Um casal de Oakland, na Califórnia (EUA), achou que poderia cortar as árvores que ficavam em seu terreno e no lote vizinho para abrir espaço, em parte por questões de segurança. O resultado foi uma das maiores multas ambientais já aplicadas pela cidade: cerca de US$ 915 mil — quase R$ 4,7 milhões.
O caso, decidido em maio de 2026, expõe algo que pega muita gente de surpresa, inclusive no Brasil: uma árvore plantada no seu quintal nem sempre é “sua” para derrubar quando quiser.
O que o casal fez?
Matthew Bernard e Lynn Warner cortaram 38 árvores protegidas — entre elas carvalhos e bordos — em 2021 e 2022, na própria propriedade e na vizinha, onde pretendiam construir uma casa.

O problema é que Oakland, como muitas cidades, tem uma lei específica de proteção a árvores. Derrubar exemplares protegidos sem autorização é infração — e a punição pode ser pesada. A importância das árvores, aliás, é levada tão a sério que países inteiros se mobilizam por elas, como mostra o caso do Paquistão, que plantou 10 bilhões de árvores em três anos.
Por que a multa chegou a quase R$ 4,7 milhões?

Dados de geometria de imagens com múltiplas vistas:
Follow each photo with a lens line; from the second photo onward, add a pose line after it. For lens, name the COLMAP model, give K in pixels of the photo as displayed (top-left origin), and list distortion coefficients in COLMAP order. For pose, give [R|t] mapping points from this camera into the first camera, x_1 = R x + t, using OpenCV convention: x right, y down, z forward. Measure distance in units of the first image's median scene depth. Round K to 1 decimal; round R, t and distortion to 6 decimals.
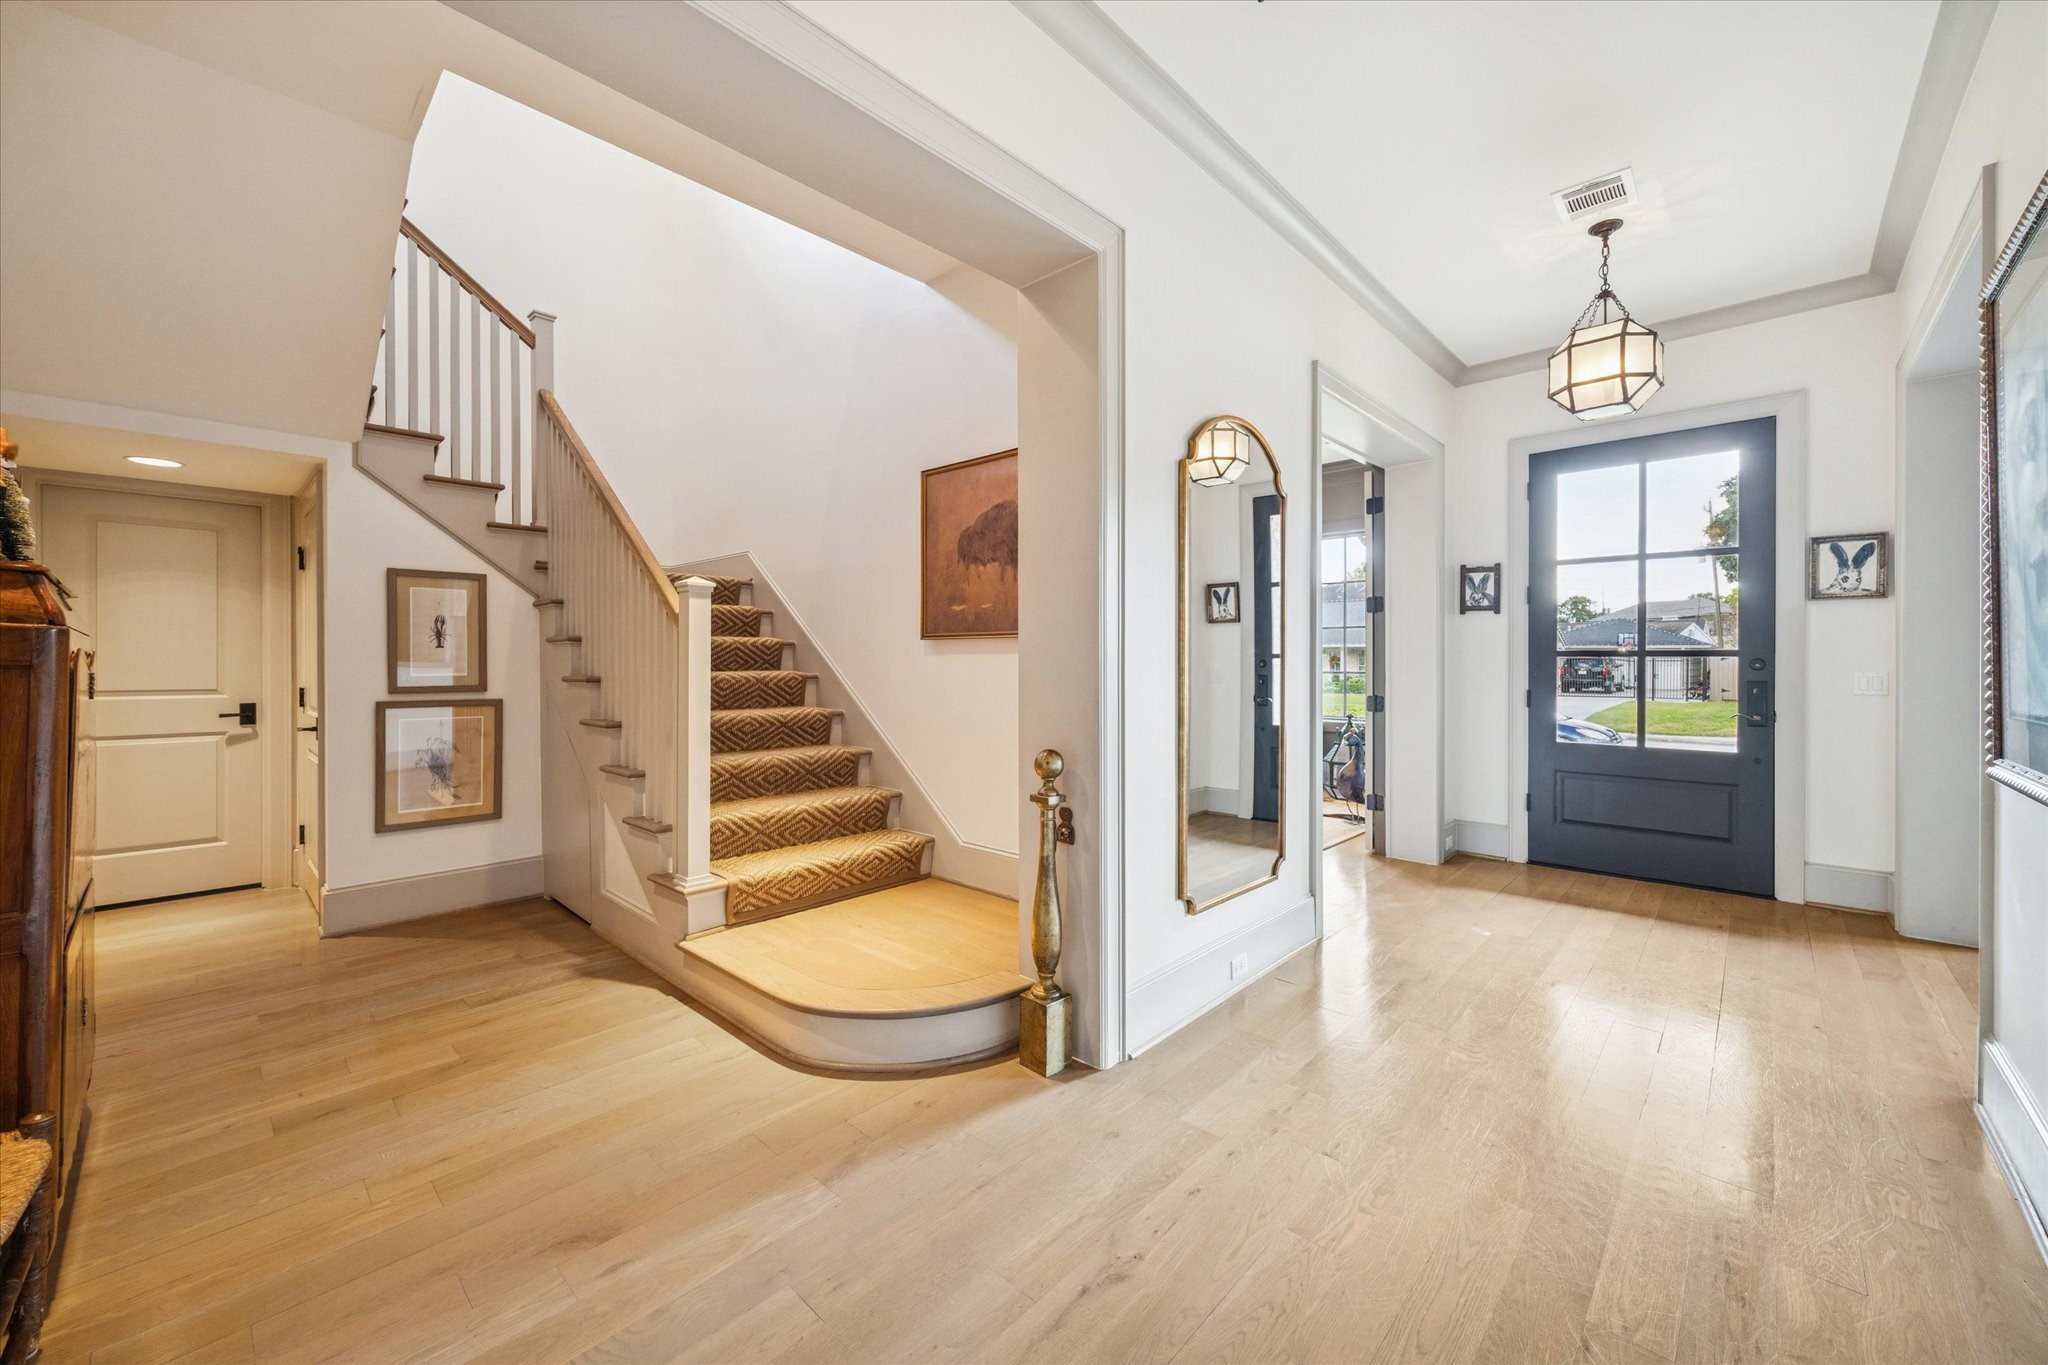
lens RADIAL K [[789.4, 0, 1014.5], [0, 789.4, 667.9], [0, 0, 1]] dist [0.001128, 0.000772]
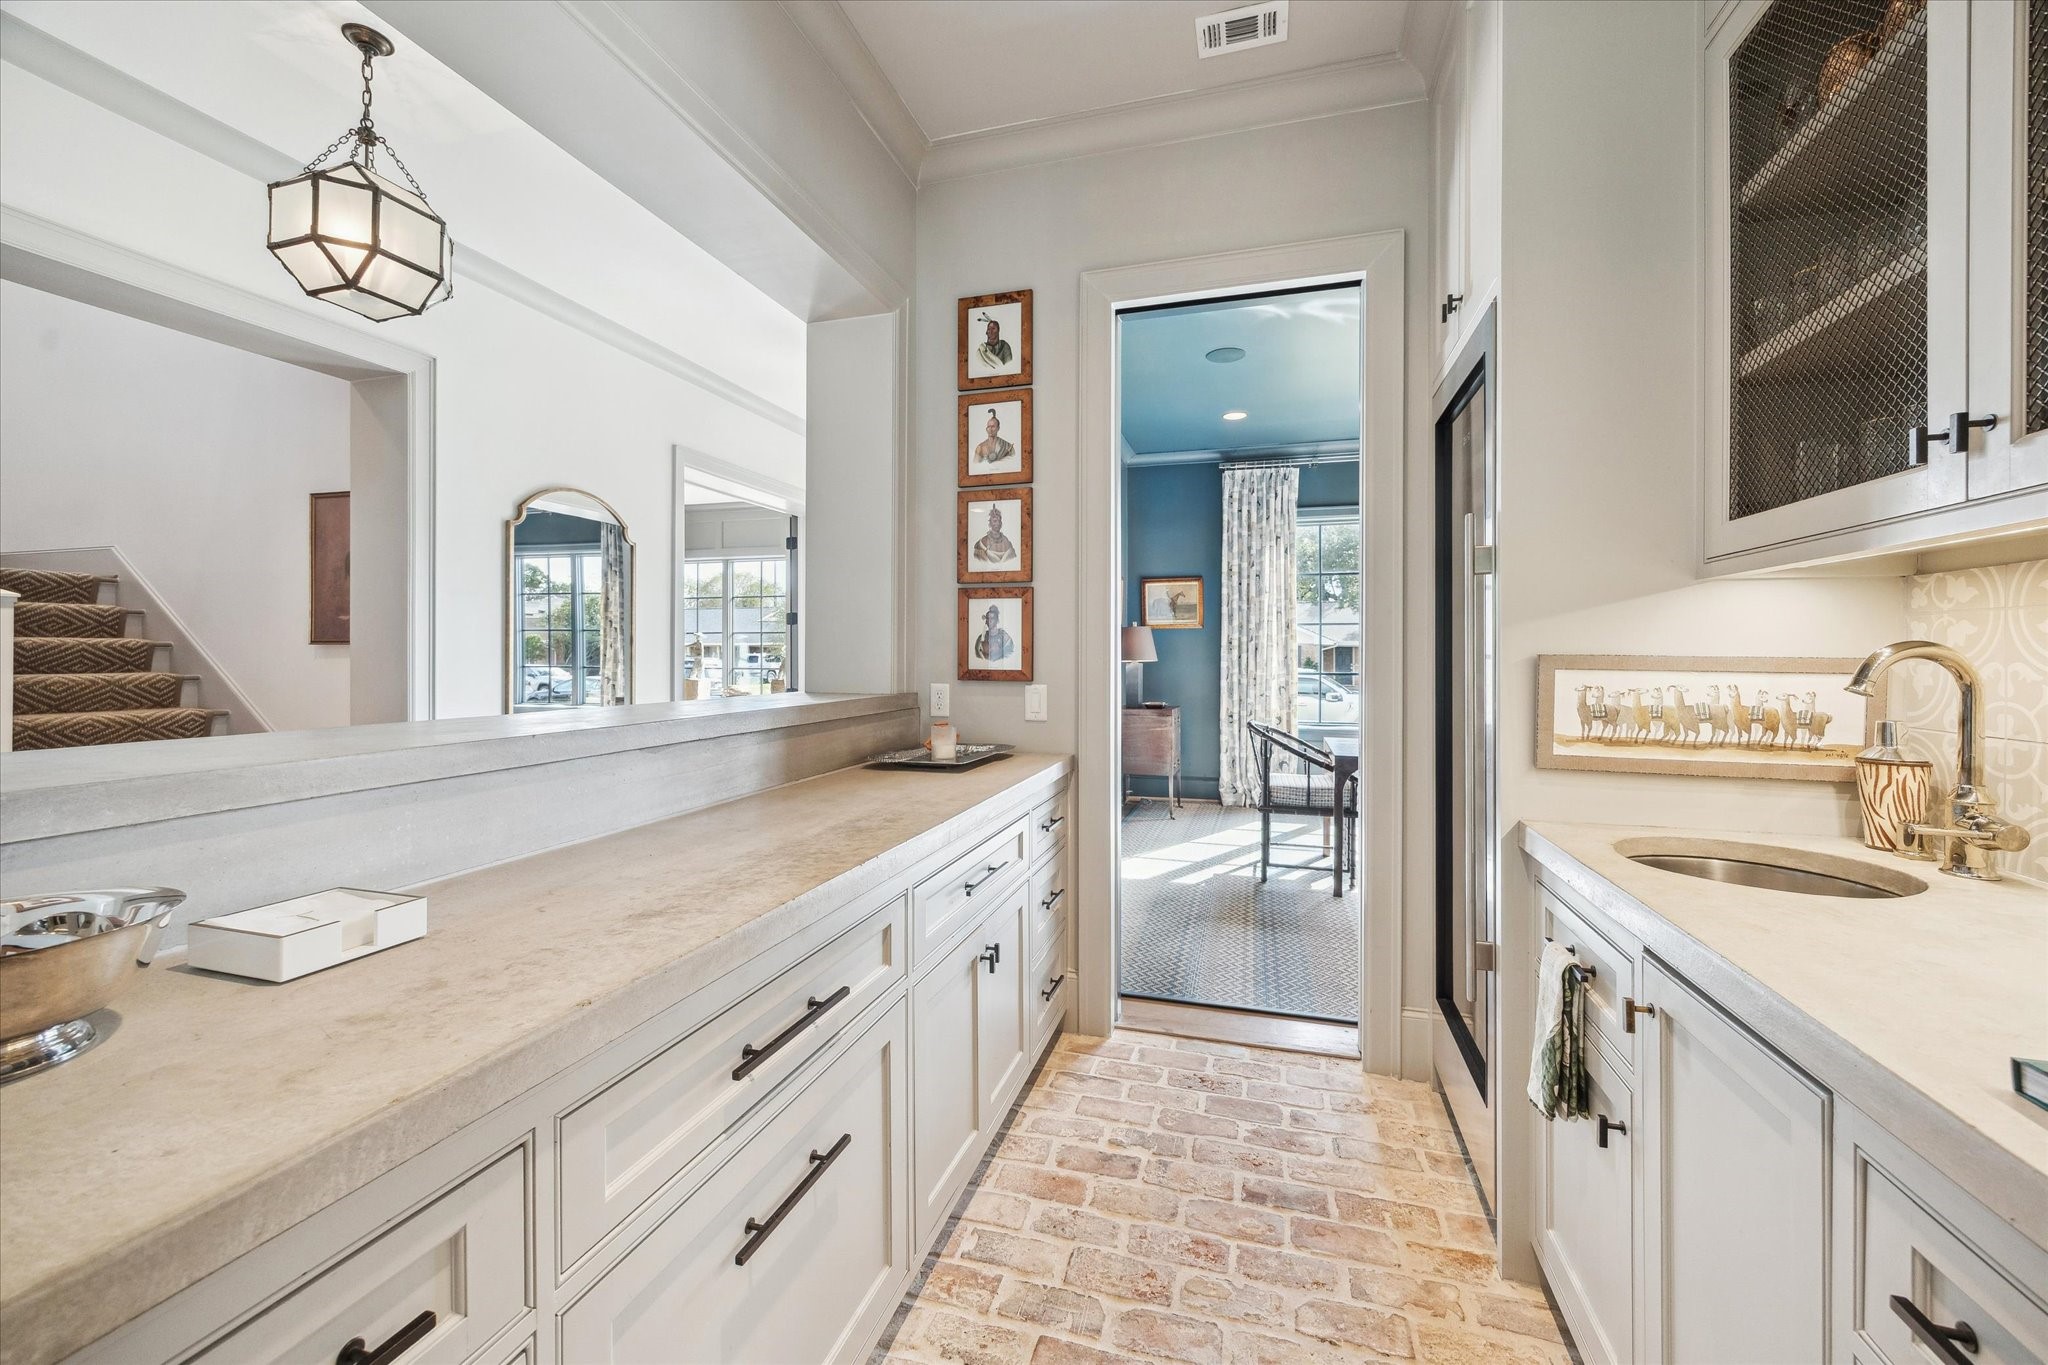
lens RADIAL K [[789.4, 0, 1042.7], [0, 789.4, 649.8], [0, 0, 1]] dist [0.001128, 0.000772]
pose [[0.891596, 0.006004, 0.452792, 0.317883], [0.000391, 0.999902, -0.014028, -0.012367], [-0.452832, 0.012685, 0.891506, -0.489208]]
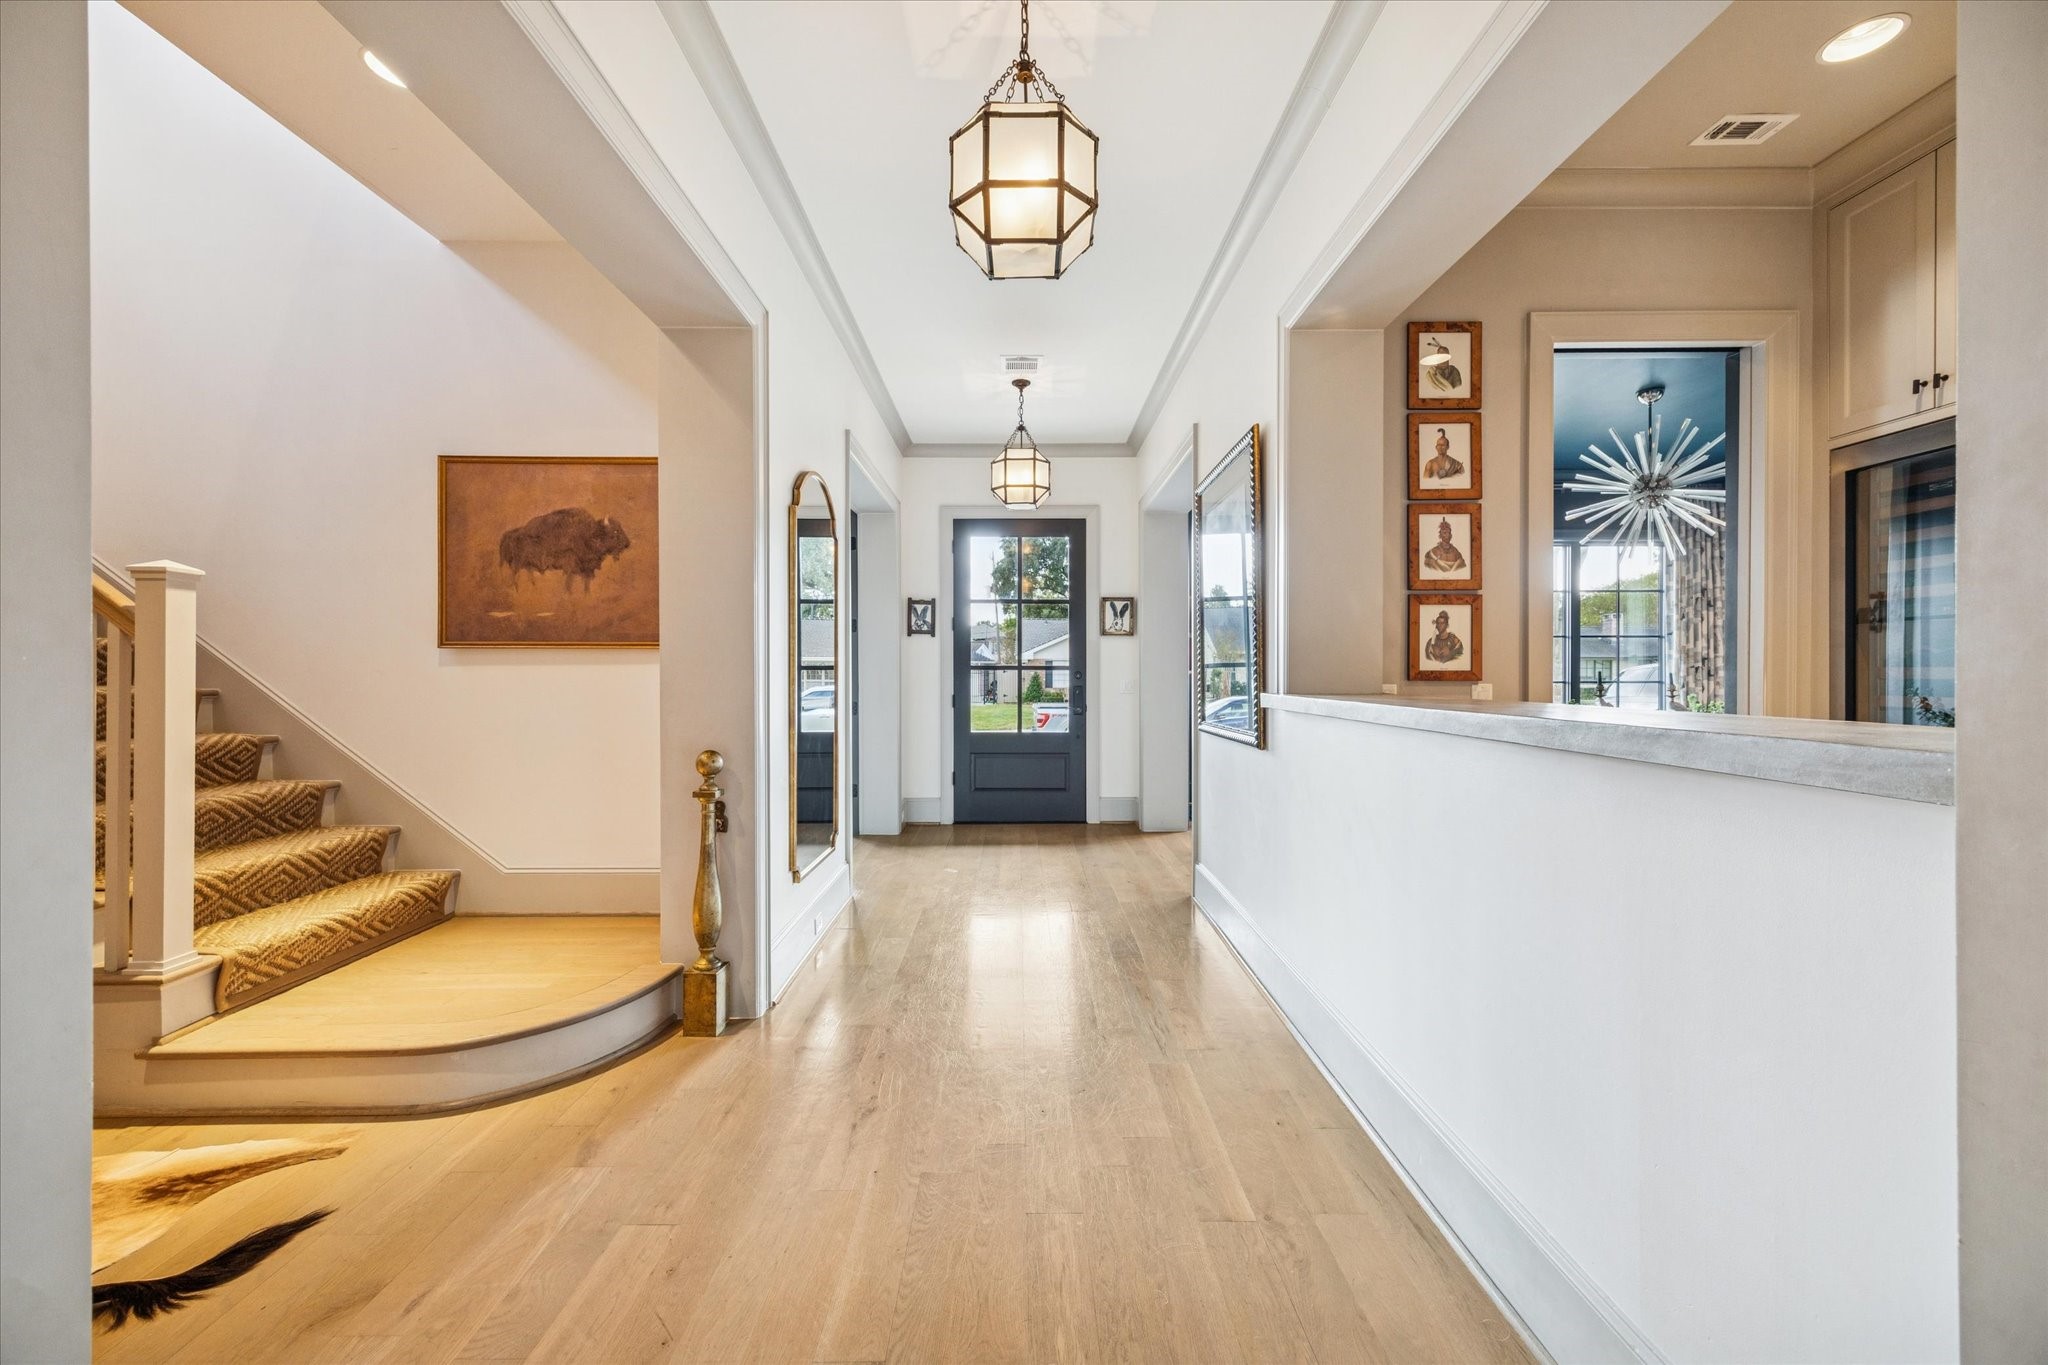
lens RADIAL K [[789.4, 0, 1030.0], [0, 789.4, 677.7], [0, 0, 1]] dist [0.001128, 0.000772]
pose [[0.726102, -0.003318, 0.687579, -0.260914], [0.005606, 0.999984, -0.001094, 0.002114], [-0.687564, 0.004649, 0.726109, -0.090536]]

**SUAS INSTRUÇÕES:**
Responda com base no trecho sobre a multa em Oakland:
1. Qual foi o valor aproximado da multa, em dólares?
2. Quantas árvores protegidas o casal cortou?
3. Que país plantou 10 bilhões de árvores em três anos?

**EXERCÍCIO RESOLVIDO:**
1. Cerca de US$ 915 mil.
2. 38 árvores.
3. O Paquistão.